Bendamustine has been successfully combined with rituximab (BR) in pretreated and previously untreated indolent lymphoid malignancies. A study from Germany accrued 63 patients with relapsed or refractory low-grade NHL for treatment with BR. The responses to BR observed in this trial were an ORR of 90% with 60% having CR. In the group of relapsed mantle cell lymphoma (MCL), the ORR and CR obtained were 75 and 50%, respectively. The duration of response was relatively long with a median PFS of 24 months. In patients with MCL, the median PFS was 18 months.[6] A confirmatory trial, using the identical treatment regimen, enrolled 69 patients with relapsed or refractory low-grade NHL and 66 patients were treated with BR.[7]

More recently, in a randomized, multicenter, Phase III study after a median follow-up of 45 months, BR was found to be significantly more effective than rituximab plus CHOP in prolonging PFS in patients previously untreated with indolent and MCL (69.5 vs 31.2 months).[8] Finally, BR was better tolerated.

The same group who developed the combination BM demonstrated the efficacy of BM with the addition of rituximab in relapsed/refractory CLL and NHL. They observed a high response rate, even obtaining a number of long-lasting remissions.[9] Grade 3 and 4 hematological toxicity was not mild but manageable, then they administered this combination in the elderly population with B-cell lymphoid malignancies.[10]

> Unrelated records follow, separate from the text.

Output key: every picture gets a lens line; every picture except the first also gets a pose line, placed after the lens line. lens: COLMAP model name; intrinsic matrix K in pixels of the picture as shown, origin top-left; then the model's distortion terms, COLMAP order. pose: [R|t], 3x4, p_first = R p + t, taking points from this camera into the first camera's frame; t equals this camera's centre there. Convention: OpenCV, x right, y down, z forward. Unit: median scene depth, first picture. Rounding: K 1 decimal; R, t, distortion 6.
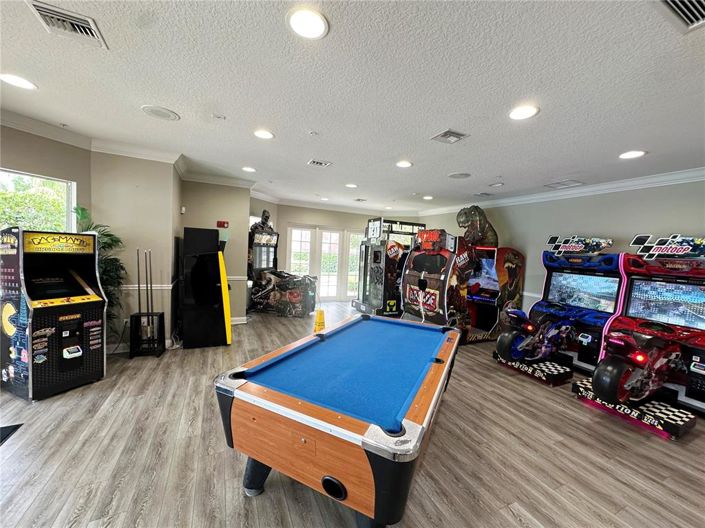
lens RADIAL K [[281.1, 0, 354.1], [0, 281.1, 262.7], [0, 0, 1]] dist [-0.002574, 0.000867]
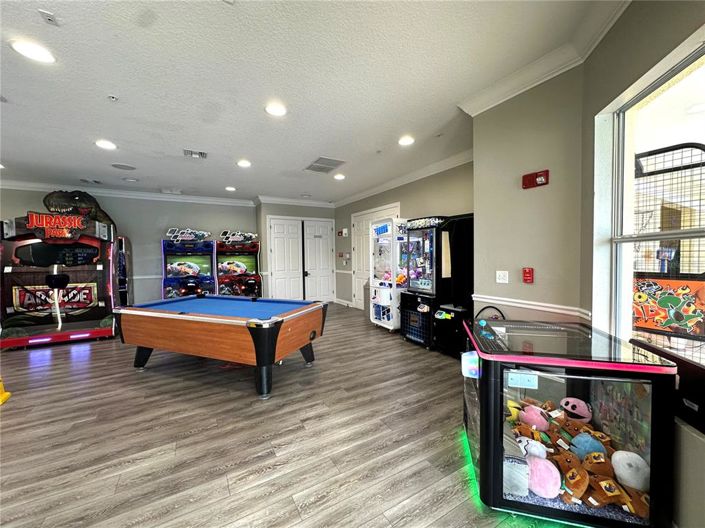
lens RADIAL K [[281.1, 0, 352.4], [0, 281.1, 264.7], [0, 0, 1]] dist [-0.002574, 0.000867]
pose [[-0.085824, -0.082653, 0.992876, -0.654011], [0.053273, 0.994747, 0.087414, 0.005947], [-0.994885, 0.060396, -0.080970, 0.225911]]
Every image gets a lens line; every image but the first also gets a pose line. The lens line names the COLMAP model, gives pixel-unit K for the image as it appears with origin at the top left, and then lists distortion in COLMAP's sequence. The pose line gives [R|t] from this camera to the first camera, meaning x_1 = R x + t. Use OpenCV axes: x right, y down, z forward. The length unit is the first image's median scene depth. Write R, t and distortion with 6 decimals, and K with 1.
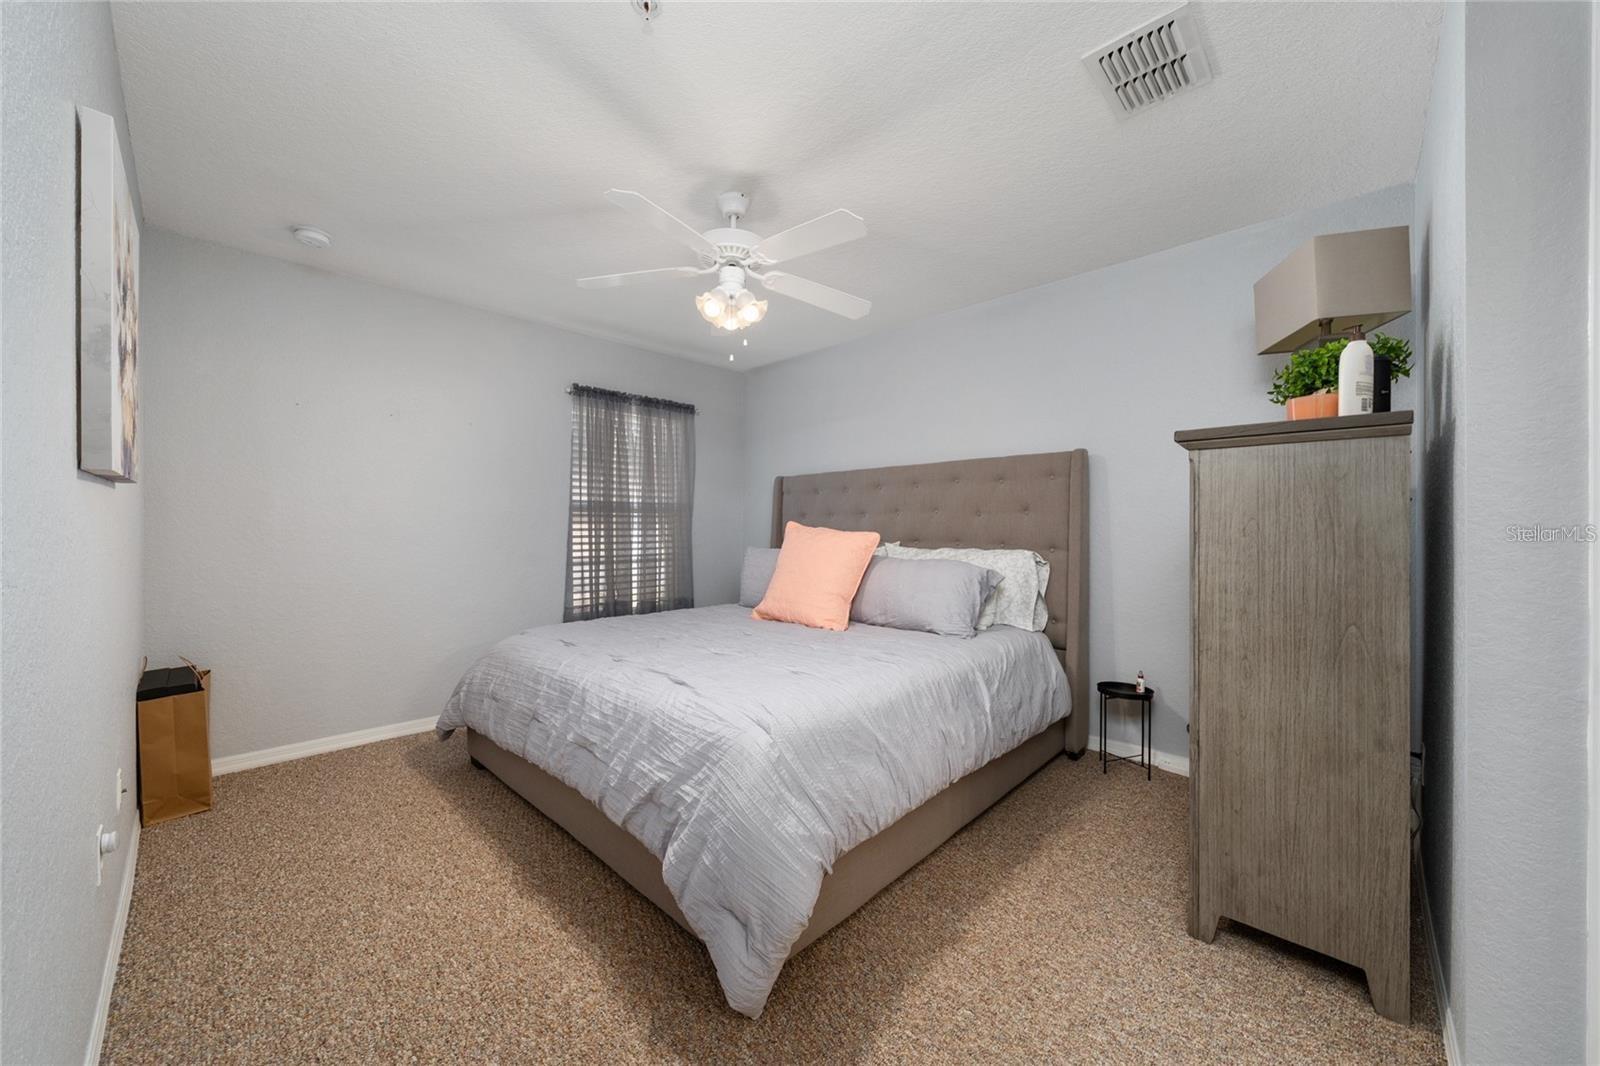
lens RADIAL K [[583.9, 0, 793.9], [0, 583.9, 529.7], [0, 0, 1]] dist [-0.006214, 0.000738]
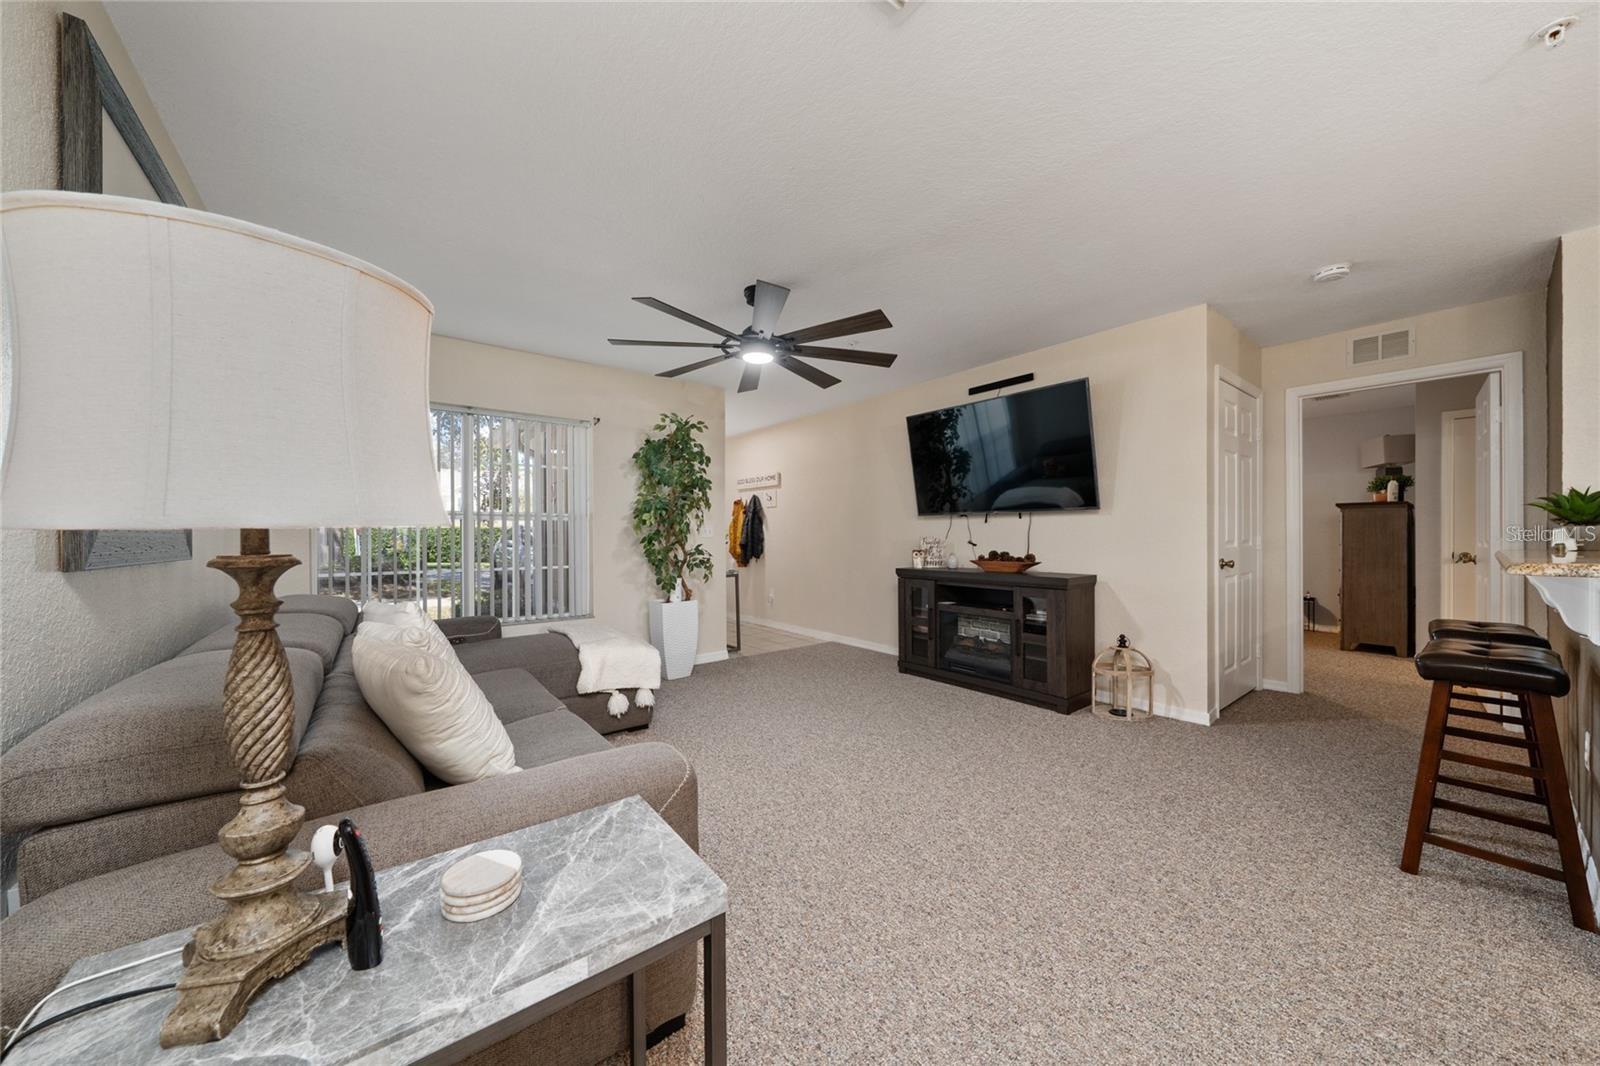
lens RADIAL K [[543.5, 0, 794.1], [0, 543.5, 532.7], [0, 0, 1]] dist [0.002820, 0.000179]
pose [[0.995216, 0.001984, -0.097674, -2.420197], [-0.002198, 0.999995, -0.002079, 0.018904], [0.097670, 0.002284, 0.995216, -2.756666]]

Bortezomib has demonstrated excellent single-agent activity in patients with relapsed/refractory MCL.[11,12] These data provide a solid rationale for combining bendamustine with bortezomib for the treatment of indolent lymphomas. The majority of ongoing studies are looking at a triple combination of bendamustine, bortezomib and rituximab in the relapsed/refractory setting.[13]

Encouraged by the results with fludarabine, cyclophosphamide and rituximab, the German CLL Study Group (GCLLSG) initiated CLL2M, testing the safety and efficacy of bendamustine combined with rituximab in patients with relapsed and/or refractory CLL.[14]

Pretreatment characteristics of the 78 patients enrolled in this prospective, multicenter, nonrandomized Phase II study were unfavorable in a high percentage of them. In the intention-to-treat population analysis, the ORR was 59.0% with 9% for CR and 47.4% for nodular partial response or PR. After a median follow-up of 24 months, the median event-free survival was 14.7 months, while PFS was 15.2 months. Recently, the GCLLSG tested this combination in previously untreated CLL.[15] Results on the 117 patients enrolled showed an ORR of 88% with a CR rate of 23.1%. After a median observation time of 27 months, 90.5% of the patients were alive. The event-free survival was 33.9 months. Severe infections of grade 3 or 4 occurred in 7.7% of the patients. Regarding myelotoxicity, grade 3 or 4 neutropenia was observed in 19.7% of the cases while thrombocytopenia and anemia were documented in 22.2 and 19.7% of the patients, respectively. Comparative studies are needed, but at the moment there are no Phase III studies on patients relapsing after fludarabine and cyclophosphamide or fludarabine, cyclophosphamide and rituximab, while a randomized study for BR versus FCR as initial therapy in CLL is still ongoing.